6 thoughts on “Florida Gators 2014 Football Game Previews: Game Nine, Vanderbilt Commodores

    1. I can’t help but think that we’d easily handle the Dores regardless of how good our offense turns out to be.

      Absolute worst case scenario, Roper is a flop, the offense is no better than it was last year. We still got 20 on a really bad Georgia defense, and this Vanderbilt defense is even worse than that UGA defense. They lose eight starters from a defense that was good, but not great. Then, assuming our defense is healthy, Vanderbilt won’t score more than once or twice. So, again, going by this scenario in which the offense is a major bust, we’d still win something like 23-10; a nice, easy two touchdown victory.

      Or, the offense could be what we hoped it would be, and we’ll score somewhere in the mid 30’s, and blow them away.

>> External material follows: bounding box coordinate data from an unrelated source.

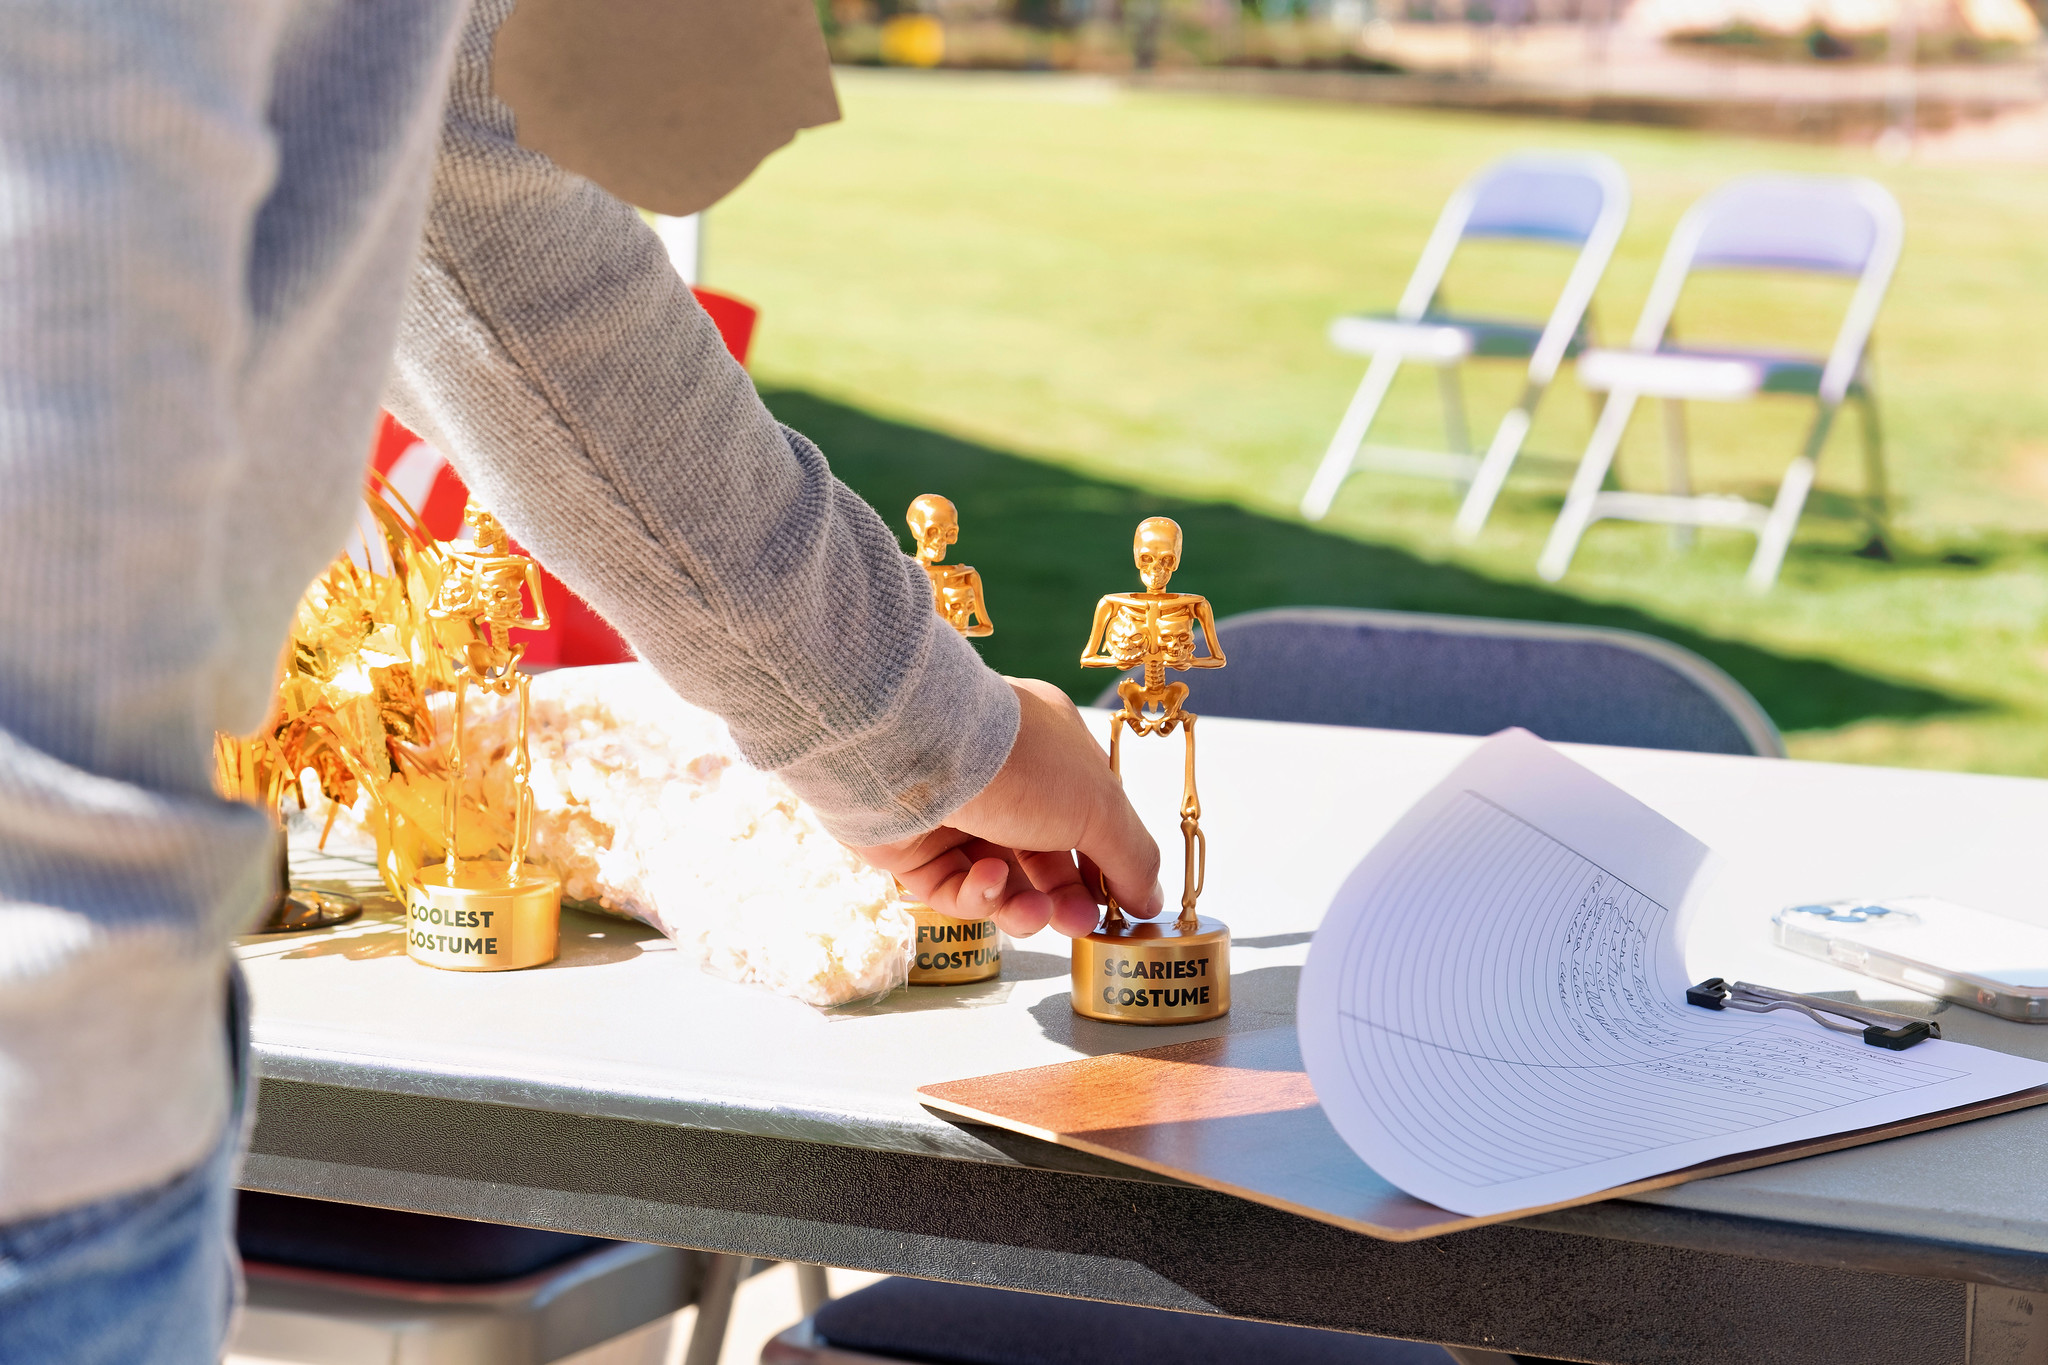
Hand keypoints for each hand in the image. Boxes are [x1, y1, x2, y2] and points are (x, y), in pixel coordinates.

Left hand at [848, 678, 1163, 937]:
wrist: (915, 747)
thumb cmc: (1017, 761)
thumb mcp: (1099, 807)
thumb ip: (1132, 855)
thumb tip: (1151, 898)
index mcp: (1051, 750)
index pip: (1087, 816)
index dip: (1107, 863)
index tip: (1126, 906)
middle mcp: (1003, 779)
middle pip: (1042, 858)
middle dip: (1064, 898)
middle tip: (1080, 924)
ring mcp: (956, 813)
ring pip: (999, 882)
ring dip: (1022, 905)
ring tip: (1035, 915)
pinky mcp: (914, 847)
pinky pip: (953, 888)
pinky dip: (975, 895)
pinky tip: (985, 881)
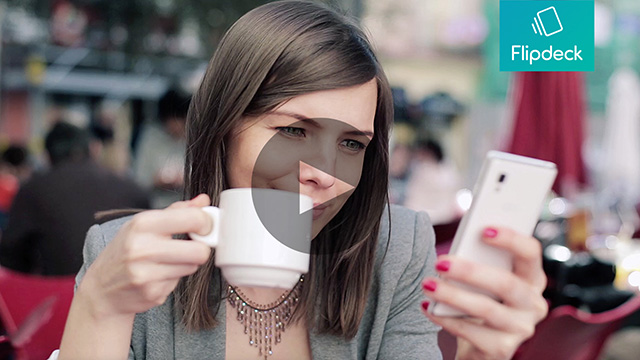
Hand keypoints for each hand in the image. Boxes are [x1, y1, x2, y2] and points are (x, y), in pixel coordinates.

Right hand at [77, 194, 212, 318]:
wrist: (101, 289)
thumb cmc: (126, 250)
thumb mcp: (144, 224)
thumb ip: (177, 211)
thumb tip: (204, 201)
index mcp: (143, 223)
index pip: (194, 219)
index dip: (207, 224)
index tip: (204, 227)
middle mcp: (142, 248)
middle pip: (200, 250)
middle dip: (201, 249)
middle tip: (192, 247)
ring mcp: (146, 273)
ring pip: (192, 266)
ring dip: (187, 264)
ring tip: (169, 261)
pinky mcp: (151, 293)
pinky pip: (179, 282)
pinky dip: (173, 278)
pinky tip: (158, 276)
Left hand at [421, 227, 547, 359]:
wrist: (479, 345)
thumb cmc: (480, 299)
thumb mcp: (484, 279)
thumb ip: (479, 261)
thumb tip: (455, 251)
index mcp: (531, 278)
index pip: (530, 253)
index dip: (511, 239)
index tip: (483, 229)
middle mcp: (533, 303)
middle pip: (506, 283)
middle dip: (470, 271)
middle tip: (440, 262)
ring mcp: (521, 328)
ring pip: (486, 309)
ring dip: (452, 295)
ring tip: (427, 284)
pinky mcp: (502, 349)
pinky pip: (471, 332)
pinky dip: (446, 319)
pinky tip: (427, 308)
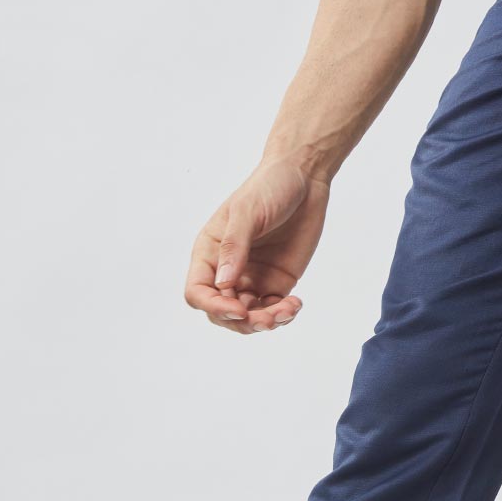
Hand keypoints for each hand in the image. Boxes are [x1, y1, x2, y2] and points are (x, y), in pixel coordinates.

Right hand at [185, 157, 329, 333]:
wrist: (304, 178)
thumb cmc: (269, 186)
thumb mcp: (247, 211)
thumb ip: (235, 246)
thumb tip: (223, 283)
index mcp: (209, 252)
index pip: (198, 292)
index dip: (213, 307)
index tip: (238, 309)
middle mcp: (226, 269)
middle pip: (221, 312)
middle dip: (241, 321)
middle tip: (267, 318)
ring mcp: (251, 278)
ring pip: (248, 317)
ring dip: (265, 322)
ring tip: (287, 311)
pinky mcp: (276, 282)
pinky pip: (273, 310)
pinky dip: (283, 315)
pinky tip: (295, 304)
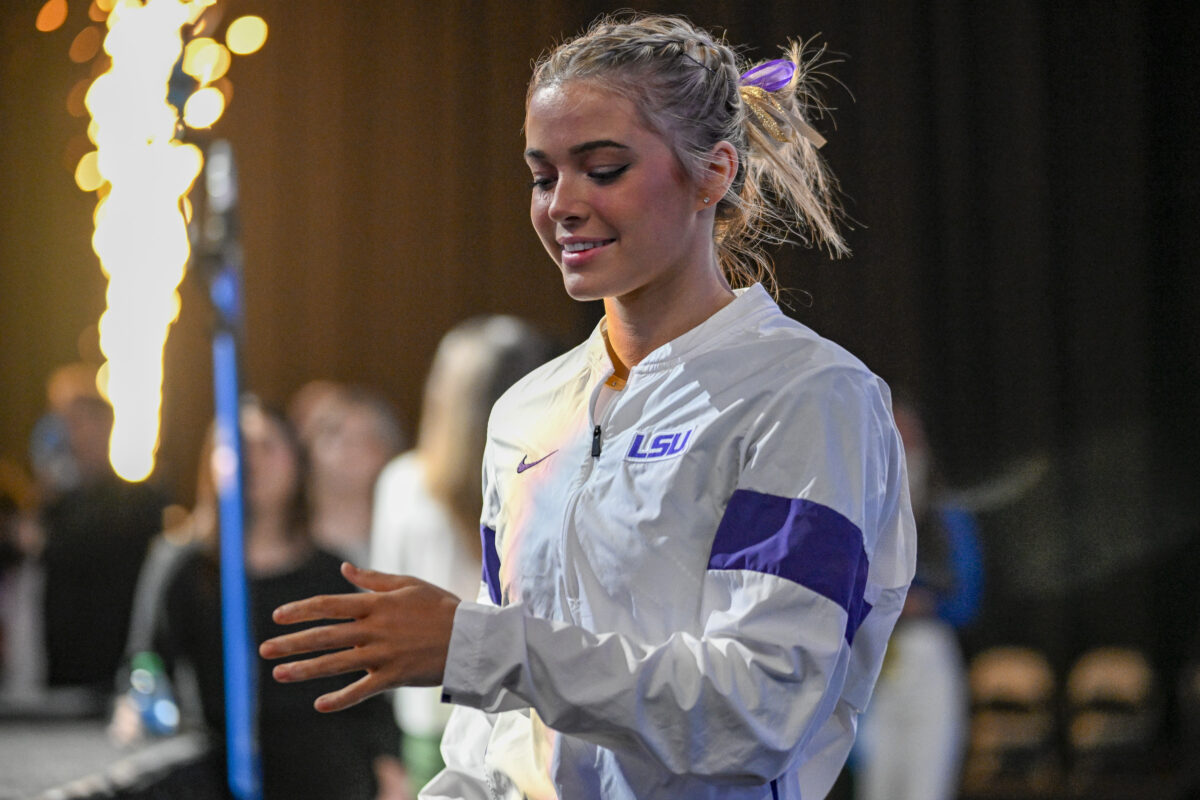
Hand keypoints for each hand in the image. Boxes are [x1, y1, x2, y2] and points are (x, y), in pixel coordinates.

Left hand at [259, 562, 460, 712]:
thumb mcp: (408, 584)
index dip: (301, 610)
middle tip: (264, 649)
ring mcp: (382, 654)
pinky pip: (362, 690)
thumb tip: (344, 569)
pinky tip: (320, 705)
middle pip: (325, 636)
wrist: (470, 637)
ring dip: (305, 669)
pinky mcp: (393, 676)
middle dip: (292, 642)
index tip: (277, 616)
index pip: (329, 605)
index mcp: (376, 604)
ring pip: (336, 663)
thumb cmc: (440, 606)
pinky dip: (341, 699)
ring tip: (278, 673)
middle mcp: (374, 629)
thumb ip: (373, 579)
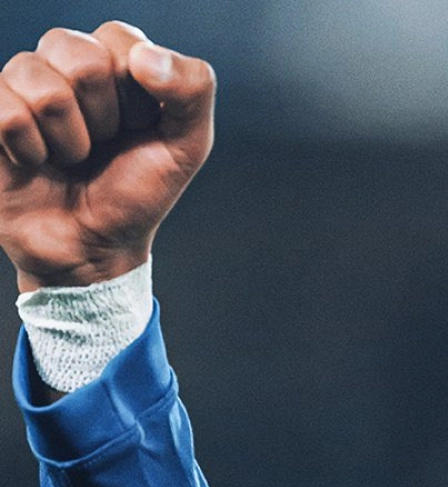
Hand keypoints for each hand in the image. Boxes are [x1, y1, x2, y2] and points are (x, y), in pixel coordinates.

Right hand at [0, 21, 213, 290]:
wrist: (93, 250)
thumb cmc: (135, 196)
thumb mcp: (187, 147)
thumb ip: (194, 89)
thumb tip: (146, 57)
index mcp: (113, 60)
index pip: (120, 40)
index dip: (136, 97)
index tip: (138, 129)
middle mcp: (64, 62)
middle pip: (80, 58)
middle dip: (102, 120)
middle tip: (100, 148)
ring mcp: (23, 86)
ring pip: (43, 88)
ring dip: (69, 142)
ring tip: (70, 159)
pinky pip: (8, 113)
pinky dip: (32, 151)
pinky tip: (36, 162)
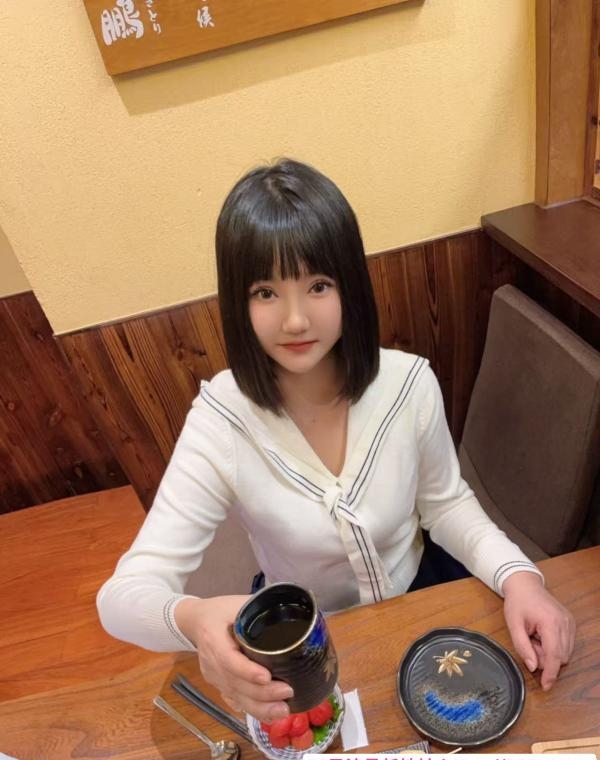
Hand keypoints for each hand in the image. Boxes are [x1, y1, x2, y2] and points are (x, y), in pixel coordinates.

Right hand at [174, 595, 293, 720]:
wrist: (195, 621)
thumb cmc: (219, 610)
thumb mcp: (237, 603)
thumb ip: (258, 608)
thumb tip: (290, 612)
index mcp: (213, 637)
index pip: (228, 659)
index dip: (247, 671)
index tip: (267, 677)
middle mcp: (210, 661)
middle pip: (234, 683)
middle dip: (262, 693)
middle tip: (288, 692)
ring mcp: (213, 676)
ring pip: (235, 697)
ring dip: (260, 707)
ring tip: (284, 710)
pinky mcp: (218, 684)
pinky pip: (234, 700)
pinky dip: (252, 709)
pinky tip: (270, 714)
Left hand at [502, 571, 574, 689]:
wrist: (525, 585)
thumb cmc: (518, 603)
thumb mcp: (513, 624)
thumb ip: (522, 647)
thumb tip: (532, 667)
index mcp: (550, 622)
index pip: (554, 655)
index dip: (550, 673)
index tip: (546, 686)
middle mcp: (565, 623)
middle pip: (560, 657)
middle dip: (544, 658)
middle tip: (529, 642)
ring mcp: (570, 622)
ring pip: (565, 653)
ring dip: (549, 652)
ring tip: (534, 637)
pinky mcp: (571, 623)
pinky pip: (566, 645)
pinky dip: (554, 646)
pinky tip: (542, 635)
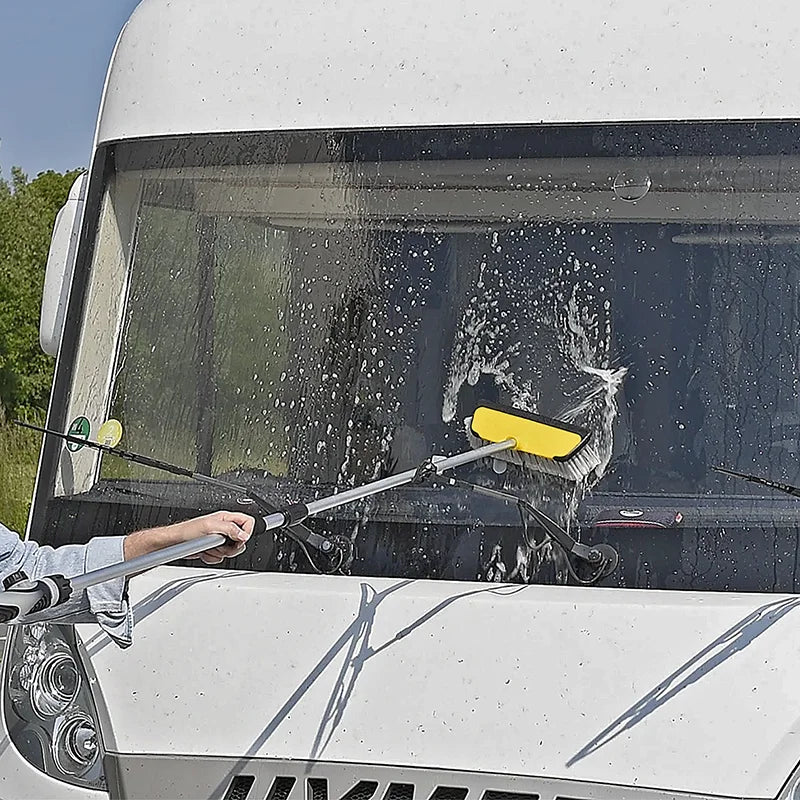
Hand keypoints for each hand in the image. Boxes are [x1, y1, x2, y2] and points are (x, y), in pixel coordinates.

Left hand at [123, 511, 254, 563]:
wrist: (175, 542)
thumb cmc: (187, 530)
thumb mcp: (210, 526)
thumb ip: (229, 529)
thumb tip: (244, 535)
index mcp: (226, 518)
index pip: (247, 522)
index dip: (247, 532)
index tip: (239, 540)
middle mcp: (224, 528)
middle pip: (241, 540)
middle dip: (232, 546)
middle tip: (222, 545)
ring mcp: (219, 540)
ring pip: (231, 551)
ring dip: (220, 552)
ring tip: (210, 547)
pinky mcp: (213, 549)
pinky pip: (221, 557)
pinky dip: (213, 558)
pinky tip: (205, 552)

  1. I find it interesting that you talk about how well the Dores recruited under Franklin, then say that this defense is a mess. Inexperienced, maybe.

    1. Because the talent is mostly undeveloped. Look at Florida last year. We all know how well Muschamp recruits, but when injuries forced Muschamp to toss a lot of them into the fire before they were ready, we saw their youth. Watch. I bet a lot of those backup players turn out to be pretty useful to the Gators two years from now.